Когда мы сюда переехали, до получения квартиры жили в гостинице. Там я научился печатать на печатной машинке, сочинил несколько приличных стихотворений. Мне этот гадкий запах напоминает о творчестве. Как нюхну – спешу к мольберту.
– Это такой у вас юмор?
– Я романтик, Иосиф Александрович. Идеалист. Последний герой. Недавно шел мимо цирка и запнулся о пьяного молодого человека, какающего на тротуаре. Было темно. Ничего не видно. Я наступил в говно.
Бродскому история понравилась, и он заливисто рассмеялся.
– И что дальше?
– Ничего. Их было человек пять. Остальные ждали, когда он испражнится. С подростками связываться не стоит. Я вытер ботинок о снег и пошел домой. Не такой уж я безумец, как может показаться.
Сейчас бы я сдулся. Расстроился бы, уехал. В молодости всё – в радость. Шел по рынку. Внезапно прилетело яблоко – прямо в глаз. Больно, обидно. В кармане – пистолет, а в кого стрелять – не знаешь. Такие вещи утомляют.
Вскоре запах водопроводной воды сделался нормальным. «Фанни и Александр» показались тягомотиной. Литераторы, особенно маститые, меня хвалили, печатали в местном литературном журнале, но этого мне было мало. С ровесниками отношения были натянутыми. То ли они не понимали, чем я занимаюсь, то ли ревновали. Человек не виноват ни в таланте своем, ни в бездарности. Редко кто может оценить себя со стороны.

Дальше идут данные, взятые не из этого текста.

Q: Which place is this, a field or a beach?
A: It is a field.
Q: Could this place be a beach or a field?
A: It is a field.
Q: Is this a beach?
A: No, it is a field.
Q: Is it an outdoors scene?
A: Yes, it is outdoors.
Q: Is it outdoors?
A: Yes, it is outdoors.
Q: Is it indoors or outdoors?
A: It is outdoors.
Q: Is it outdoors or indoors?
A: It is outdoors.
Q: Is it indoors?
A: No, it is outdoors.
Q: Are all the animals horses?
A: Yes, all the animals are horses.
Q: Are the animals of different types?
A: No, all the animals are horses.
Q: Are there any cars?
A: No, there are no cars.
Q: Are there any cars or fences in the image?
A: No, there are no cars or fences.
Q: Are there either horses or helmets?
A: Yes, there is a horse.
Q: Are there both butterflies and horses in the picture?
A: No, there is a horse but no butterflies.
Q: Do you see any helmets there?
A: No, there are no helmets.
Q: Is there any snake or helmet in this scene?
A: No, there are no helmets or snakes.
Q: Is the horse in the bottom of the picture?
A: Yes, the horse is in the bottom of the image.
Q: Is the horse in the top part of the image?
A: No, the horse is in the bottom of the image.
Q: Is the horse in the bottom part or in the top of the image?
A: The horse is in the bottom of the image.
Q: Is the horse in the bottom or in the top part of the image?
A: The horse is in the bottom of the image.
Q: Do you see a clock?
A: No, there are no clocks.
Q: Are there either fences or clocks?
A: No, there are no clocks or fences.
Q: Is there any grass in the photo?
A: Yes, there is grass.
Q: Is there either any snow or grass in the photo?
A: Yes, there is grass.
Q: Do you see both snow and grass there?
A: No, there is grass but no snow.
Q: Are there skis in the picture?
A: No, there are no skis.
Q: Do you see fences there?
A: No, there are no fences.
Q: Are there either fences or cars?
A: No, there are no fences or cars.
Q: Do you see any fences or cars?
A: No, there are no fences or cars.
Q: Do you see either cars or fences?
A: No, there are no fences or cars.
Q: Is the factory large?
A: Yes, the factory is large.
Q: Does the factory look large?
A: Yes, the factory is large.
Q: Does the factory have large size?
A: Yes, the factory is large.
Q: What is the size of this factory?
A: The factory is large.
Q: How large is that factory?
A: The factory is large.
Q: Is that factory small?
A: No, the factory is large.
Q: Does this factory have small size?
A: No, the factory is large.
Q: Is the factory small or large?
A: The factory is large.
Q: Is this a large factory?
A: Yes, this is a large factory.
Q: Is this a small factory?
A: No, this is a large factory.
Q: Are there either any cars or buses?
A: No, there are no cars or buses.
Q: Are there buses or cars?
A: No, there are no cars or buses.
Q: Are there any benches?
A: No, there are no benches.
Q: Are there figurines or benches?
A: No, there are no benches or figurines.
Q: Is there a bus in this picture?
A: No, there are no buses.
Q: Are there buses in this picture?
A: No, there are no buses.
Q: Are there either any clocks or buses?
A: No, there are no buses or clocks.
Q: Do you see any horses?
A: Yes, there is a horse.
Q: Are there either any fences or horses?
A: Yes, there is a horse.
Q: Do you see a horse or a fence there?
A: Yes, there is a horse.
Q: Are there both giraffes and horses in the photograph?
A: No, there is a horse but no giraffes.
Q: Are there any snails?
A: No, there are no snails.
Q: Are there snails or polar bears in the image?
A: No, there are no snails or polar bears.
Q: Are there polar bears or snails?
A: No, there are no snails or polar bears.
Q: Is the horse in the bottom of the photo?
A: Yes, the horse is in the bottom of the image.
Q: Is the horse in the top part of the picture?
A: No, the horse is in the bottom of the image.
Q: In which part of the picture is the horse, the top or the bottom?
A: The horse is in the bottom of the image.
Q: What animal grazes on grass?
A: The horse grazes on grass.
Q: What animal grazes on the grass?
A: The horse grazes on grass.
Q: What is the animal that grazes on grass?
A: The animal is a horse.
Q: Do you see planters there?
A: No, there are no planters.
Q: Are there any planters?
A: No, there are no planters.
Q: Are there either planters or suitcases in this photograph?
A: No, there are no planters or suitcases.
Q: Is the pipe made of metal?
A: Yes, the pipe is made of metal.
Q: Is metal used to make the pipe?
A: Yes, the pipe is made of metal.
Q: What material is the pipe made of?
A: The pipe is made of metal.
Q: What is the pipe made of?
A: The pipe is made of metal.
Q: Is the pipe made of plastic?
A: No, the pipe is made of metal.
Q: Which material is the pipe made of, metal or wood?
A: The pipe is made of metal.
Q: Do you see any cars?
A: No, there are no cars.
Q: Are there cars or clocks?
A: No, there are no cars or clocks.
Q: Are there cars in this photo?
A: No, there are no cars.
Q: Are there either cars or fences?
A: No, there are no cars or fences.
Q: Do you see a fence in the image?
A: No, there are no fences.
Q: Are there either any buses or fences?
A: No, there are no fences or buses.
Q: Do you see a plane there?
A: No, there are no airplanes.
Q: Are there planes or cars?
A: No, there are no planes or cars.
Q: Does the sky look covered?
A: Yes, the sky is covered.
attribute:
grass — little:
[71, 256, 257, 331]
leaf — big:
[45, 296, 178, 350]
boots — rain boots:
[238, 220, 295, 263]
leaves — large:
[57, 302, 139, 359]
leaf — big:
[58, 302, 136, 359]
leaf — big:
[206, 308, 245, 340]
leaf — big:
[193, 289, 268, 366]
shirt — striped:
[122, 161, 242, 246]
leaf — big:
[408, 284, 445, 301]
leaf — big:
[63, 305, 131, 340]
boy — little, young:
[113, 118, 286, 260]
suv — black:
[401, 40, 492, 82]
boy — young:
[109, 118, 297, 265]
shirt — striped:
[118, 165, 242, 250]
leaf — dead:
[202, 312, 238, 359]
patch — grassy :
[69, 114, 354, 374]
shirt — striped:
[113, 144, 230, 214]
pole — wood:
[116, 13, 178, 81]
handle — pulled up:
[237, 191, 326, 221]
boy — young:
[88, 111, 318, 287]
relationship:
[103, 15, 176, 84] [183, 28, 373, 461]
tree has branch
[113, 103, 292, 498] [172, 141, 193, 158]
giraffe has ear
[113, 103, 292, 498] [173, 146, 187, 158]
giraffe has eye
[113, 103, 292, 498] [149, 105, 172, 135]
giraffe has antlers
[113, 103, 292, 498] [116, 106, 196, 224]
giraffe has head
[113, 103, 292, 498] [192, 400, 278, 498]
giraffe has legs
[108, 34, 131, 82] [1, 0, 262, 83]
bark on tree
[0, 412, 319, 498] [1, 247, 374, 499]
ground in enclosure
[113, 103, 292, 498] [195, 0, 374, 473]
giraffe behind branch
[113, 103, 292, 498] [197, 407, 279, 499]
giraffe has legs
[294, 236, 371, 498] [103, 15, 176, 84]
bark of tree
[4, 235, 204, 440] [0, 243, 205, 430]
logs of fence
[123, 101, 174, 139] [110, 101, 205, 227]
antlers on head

К торопливому сусальному акценту местного населения я привык. Ко внешности женщин никак не мог приноровиться. Русые волосы, широкая кость, короткие ноги. Многие из них были добры и обаятельны, но ведь в молодости ищешь другого. Если твой идеал женщины – Жюльет Бинош, ты попал не по адресу. Я мог часами бродить по городу и стрелять глазами по сторонам – безрезультатно. Сердце мое оставалось холодным. Бродский предпочитал блондинок. Ему бы здесь понравилось.

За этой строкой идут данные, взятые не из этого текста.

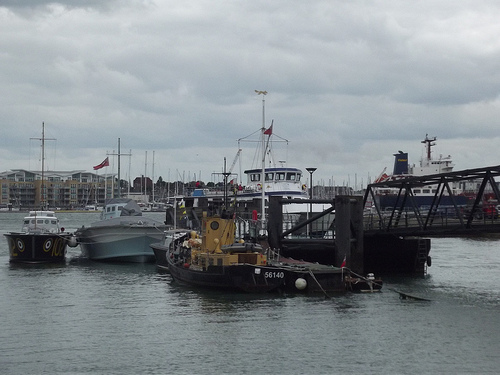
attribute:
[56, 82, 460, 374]
port — moving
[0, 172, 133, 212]
buildings — modern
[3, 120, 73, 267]
boat — brown and white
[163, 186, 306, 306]
boat — large, brown and yellow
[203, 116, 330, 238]
ship — large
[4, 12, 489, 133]
sky — cloudy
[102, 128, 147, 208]
pole — black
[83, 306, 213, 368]
water — calm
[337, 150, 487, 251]
black walkway — metal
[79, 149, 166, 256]
boat — white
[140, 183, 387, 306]
ship — black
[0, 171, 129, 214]
house — brown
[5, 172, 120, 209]
building — large, white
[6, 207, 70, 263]
ship — black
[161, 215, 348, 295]
tug boat — small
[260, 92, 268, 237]
pole — black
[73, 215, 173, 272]
white boat — light blue and white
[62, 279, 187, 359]
ripples — small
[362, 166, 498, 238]
bridge — metallic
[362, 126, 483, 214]
boat — white and blue, large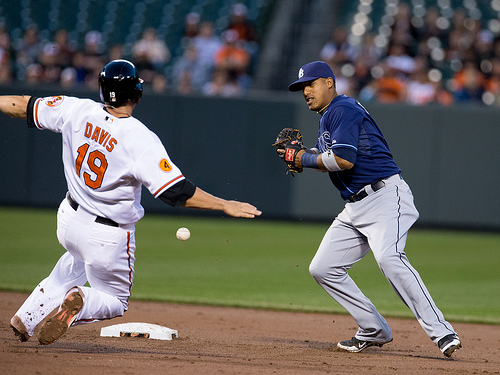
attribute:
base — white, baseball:
[104, 318, 189, 344]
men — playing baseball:
[38, 58, 454, 345]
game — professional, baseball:
[8, 4, 500, 356]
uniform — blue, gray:
[315, 114, 419, 369]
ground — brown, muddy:
[2, 211, 495, 375]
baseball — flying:
[177, 228, 196, 245]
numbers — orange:
[80, 149, 103, 181]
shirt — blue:
[305, 107, 397, 192]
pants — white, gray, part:
[322, 186, 443, 336]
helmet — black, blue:
[96, 64, 132, 89]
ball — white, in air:
[168, 229, 194, 244]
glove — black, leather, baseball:
[276, 120, 303, 164]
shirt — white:
[36, 105, 155, 225]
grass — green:
[3, 209, 466, 310]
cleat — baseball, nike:
[336, 328, 378, 357]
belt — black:
[336, 171, 411, 206]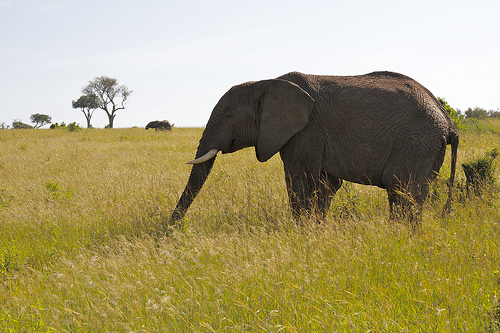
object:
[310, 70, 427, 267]
field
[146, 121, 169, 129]
animal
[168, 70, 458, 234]
animal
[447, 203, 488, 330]
grass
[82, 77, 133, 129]
trees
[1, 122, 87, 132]
bushes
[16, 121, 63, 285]
field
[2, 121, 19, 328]
grass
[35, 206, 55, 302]
grass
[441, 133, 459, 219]
tail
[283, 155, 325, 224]
leg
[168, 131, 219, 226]
trunk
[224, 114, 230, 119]
eye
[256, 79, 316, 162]
ear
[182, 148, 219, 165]
tusk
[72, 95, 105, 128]
trees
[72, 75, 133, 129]
side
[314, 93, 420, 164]
tough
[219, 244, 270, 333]
ground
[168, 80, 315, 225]
head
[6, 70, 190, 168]
light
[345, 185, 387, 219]
grass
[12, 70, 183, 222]
horizon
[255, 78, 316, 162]
large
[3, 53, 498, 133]
sky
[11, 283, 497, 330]
field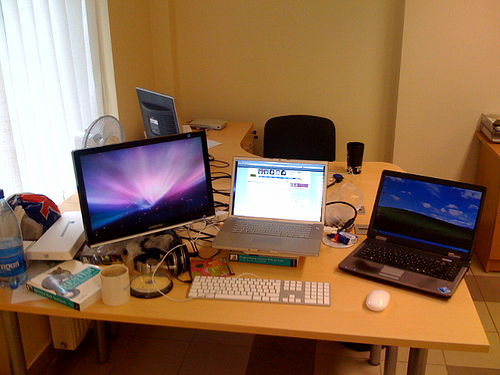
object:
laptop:
[212, 156, 329, 258]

Сибирь – место кочевое, подвижное. С долей условности ее можно сравнить с Новым Светом, сплошь состоящим из мигрантов. Кого у нас там только не было… Я учился в немецкой школе вместе с поляками, латышами, евреями, греками, армянами. В городе был представлен весь евразийский интернационал. На Урале люди пустили корни с неандертальских времен. Приобрели уникальный уклад и внешность. Стоячая вода. Лежалые камни. Западно-Сибирская низменность на брюнеток богаче. Однако я верил, что и в здешних горах найдутся Пенелопа Крус и Жюльет Бинош. Я культивировал в себе оптимизм. Неброский такой, беспафосный, но все-таки – оптимизм. Поэтому я нашел изысканную брюнетку и полюбил ее. Она настояла, чтобы я начал публиковаться в Москве и познакомился с Иосифом Бродским. Она знала мои стихи и читала многие из них наизусть. Пела старинные романсы по вечерам и говорила, по моде той поры, что принадлежит к аристократическому роду.
– Вы до сих пор с этой черненькой девушкой? – спросил Иосиф Александрович.
– А чё мельтешить?
– Какое похвальное постоянство, – сказал он с издевкой.

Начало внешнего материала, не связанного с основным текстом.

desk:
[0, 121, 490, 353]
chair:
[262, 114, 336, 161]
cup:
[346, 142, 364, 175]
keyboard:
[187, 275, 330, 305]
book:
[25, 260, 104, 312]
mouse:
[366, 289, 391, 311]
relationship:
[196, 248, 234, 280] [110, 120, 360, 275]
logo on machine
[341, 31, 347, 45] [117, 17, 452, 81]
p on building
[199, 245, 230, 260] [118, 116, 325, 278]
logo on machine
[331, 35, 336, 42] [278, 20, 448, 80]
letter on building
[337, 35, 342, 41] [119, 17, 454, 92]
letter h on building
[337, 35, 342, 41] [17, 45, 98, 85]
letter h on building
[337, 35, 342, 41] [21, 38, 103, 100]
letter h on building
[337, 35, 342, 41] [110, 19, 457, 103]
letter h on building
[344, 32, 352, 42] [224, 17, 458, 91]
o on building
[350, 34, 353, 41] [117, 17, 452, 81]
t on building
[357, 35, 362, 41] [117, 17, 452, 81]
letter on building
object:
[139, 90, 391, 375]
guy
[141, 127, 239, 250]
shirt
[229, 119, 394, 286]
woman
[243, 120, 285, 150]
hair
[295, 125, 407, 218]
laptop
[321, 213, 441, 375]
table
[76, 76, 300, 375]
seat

– Я моногамен, как беркут, – незамедлительно ответил я. – Можно иметь всех женщин на свете, а можно только одну. Если взять правильную точку отсчета, это – тождественные вещи.
Я закрыл окно на кухне, потому что замерз. Сигареты кончились. Где-то неподалеку стучал трамвай. Подвывали на морозе бездомные собаки.
– Неважно, кто ты есть, – заключил я. – Важно, кем ты себя ощущаешь.
– Ну это вы загнули.
– Я действительно до сих пор с той же дамой, с которой приезжал к вам в Библиотеку Конгресса.
– Я ж не против, – рассмеялся тот. – Просто спросил.
Год назад мы были у Бродского в Вашингтоне, когда он служил тамошнему государству в качестве поэта-лауреата. Ксения теперь поселилась в Штатах, работала в провинции, в одном научно-исследовательском институте. Я прилетал к ней в гости в Южную Каролину, после чего мы навестили поэта в столице. Встреча имела смысл. До этого Бродский на удивление хорошо отозвался о моих стихах. Сказал, что завидует тому, как они написаны, но еще больше – внутренней жизни, которая за ними стоит.
За своей внутренней жизнью я уследить не мог, так же как за работой почек или печени. Я считал, что иметь какую-то особенную внутреннюю жизнь неприлично. Роскошь. Излишество. Я был уверен, что самые интересные вещи берутся ниоткуда. Из черной дыры. Из коллективного бессознательного. Из ноосферы. Суть в том, что – извне. Не из меня, а откуда-то снаружи. Такая позиция казалась мне наиболее конструктивной, лишенной сосредоточенности на себе. Поэзия – избавление от эгоизма. Мы должны раствориться: в языке, в водке, в холодном воздухе.
С этими благими мыслями я сел писать письмо Ельцину. Мне было что ему сказать. Начал по законам жанра:
«Как гражданин, писатель и просто как человек…»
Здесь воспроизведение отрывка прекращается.